- Opening Delimiter -
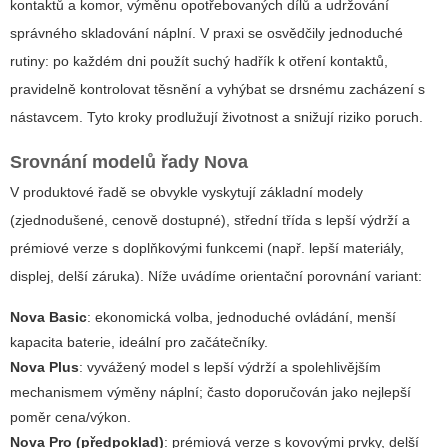
kontaktů a komor, výměnu opotřebovaných dílů a udržování
správného skladování náplní. V praxi se osvědčily jednoduché
rutiny: po každém dni použít suchý hadřík k otření kontaktů,
pravidelně kontrolovat těsnění a vyhýbat se drsnému zacházení s
nástavcem. Tyto kroky prodlužují životnost a snižují riziko poruch.
Srovnání modelů řady Nova
V produktové řadě se obvykle vyskytují základní modely
(zjednodušené, cenově dostupné), střední třída s lepší výdrží a
prémiové verze s doplňkovými funkcemi (např. lepší materiály,
displej, delší záruka). Níže uvádíme orientační porovnání variant:
Nova Basic
: ekonomická volba, jednoduché ovládání, menší
kapacita baterie, ideální pro začátečníky.
Nova Plus
: vyvážený model s lepší výdrží a spolehlivějším
mechanismem výměny náplní; často doporučován jako nejlepší
poměr cena/výkon.
Nova Pro (předpoklad)
: prémiová verze s kovovými prvky, delší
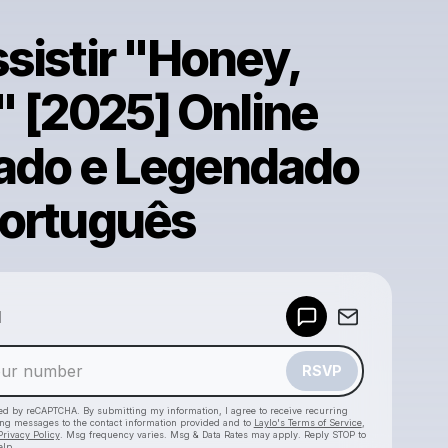
sistir "Honey,
" [2025] Online
ado e Legendado
ortuguês
Powered by
d
Make a drop like this
RSVP
cted by reCAPTCHA. By submitting my information, I agree to receive recurring
ing messages
to the contact information provided and to
Laylo's Terms of Service
,
Privacy Policy
. Msg frequency varies. Msg & Data Rates may apply. Reply STOP to
elp.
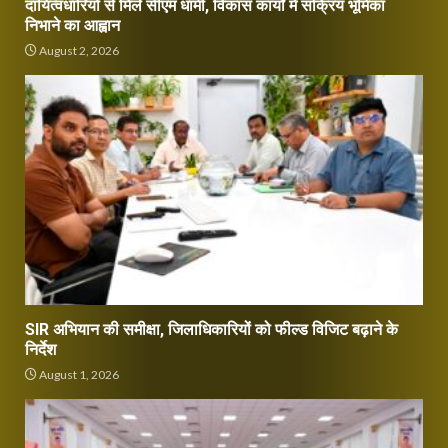
दायित्वधारियों से मिले सीएम धामी, विकास कार्यों में सक्रिय भूमिका
निभाने का आह्वान
August 2, 2026
SIR अभियान की समीक्षा, जिलाधिकारियों को फील्ड विजिट बढ़ाने के
निर्देश
August 1, 2026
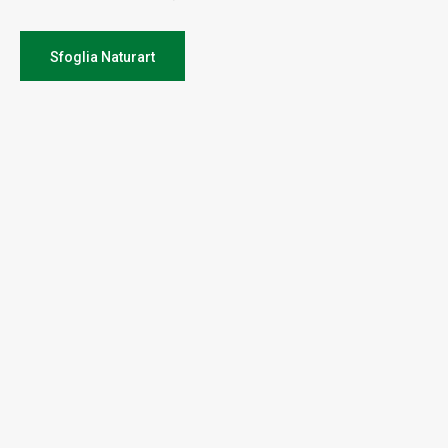
Sfoglia Naturart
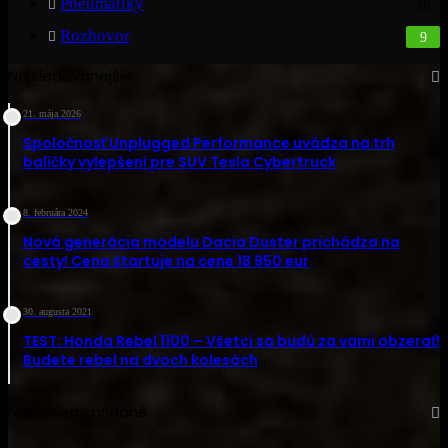
Pneumatiky
28
Rozhovor
9
Najsledovanejšie
21. mája 2026
Spoločnosť Unplugged Performance uvádza na trh
balíčky vylepšení pre SUV Tesla Cybertruck
8. februára 2024
Nová generácia modelu Dacia Duster prichádza na
cesty! Cena štartuje na cene 18 950 eur
30. augusta 2021
TEST: Honda Rebel 1100 – Všetci sa budú za vami obzerať!
Budete rebel na dvoch kolesách
Naposledy pridané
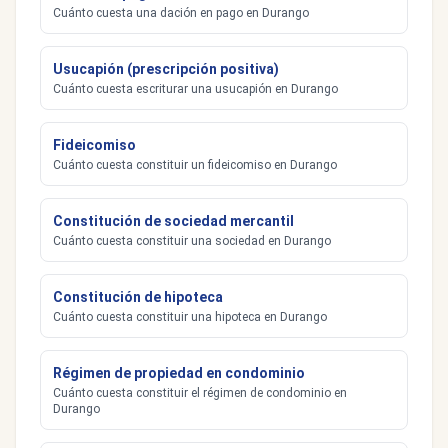
Cuánto cuesta una dación en pago en Durango
Usucapión (prescripción positiva)
Cuánto cuesta escriturar una usucapión en Durango
Fideicomiso
Cuánto cuesta constituir un fideicomiso en Durango
Constitución de sociedad mercantil
Cuánto cuesta constituir una sociedad en Durango
Constitución de hipoteca
Cuánto cuesta constituir una hipoteca en Durango
Régimen de propiedad en condominio
Cuánto cuesta constituir el régimen de condominio en
Durango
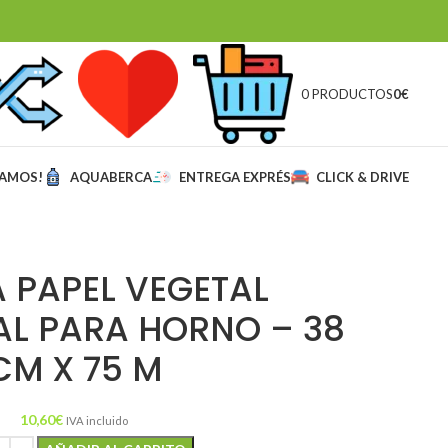
0 PRODUCTOS
0
€
MAMOS!
AQUABERCA
ENTREGA EXPRÉS
CLICK & DRIVE
 PAPEL VEGETAL
AL PARA HORNO – 38
CM X 75 M
10,60
€
IVA incluido
Alternative:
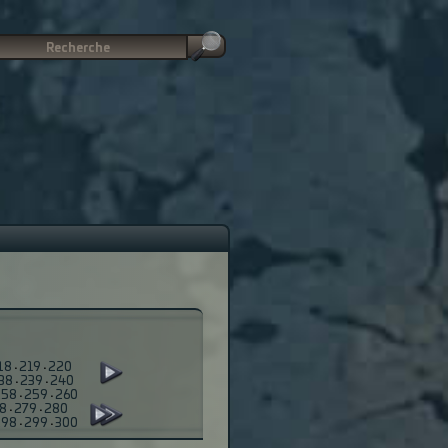
18
·
219
·
220
38
·
239
·
240
258
·
259
·
260
8
·
279
·
280
298
·
299
·
300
- Closing Delimiter -
◆ Written task:
Return every line in the records that includes the string "výdrží".

◆ Answer:
(zjednodušené, cenově dostupné), střední třída s lepší výdrží a
: vyvážený model s lepší výdrží a spolehlivějším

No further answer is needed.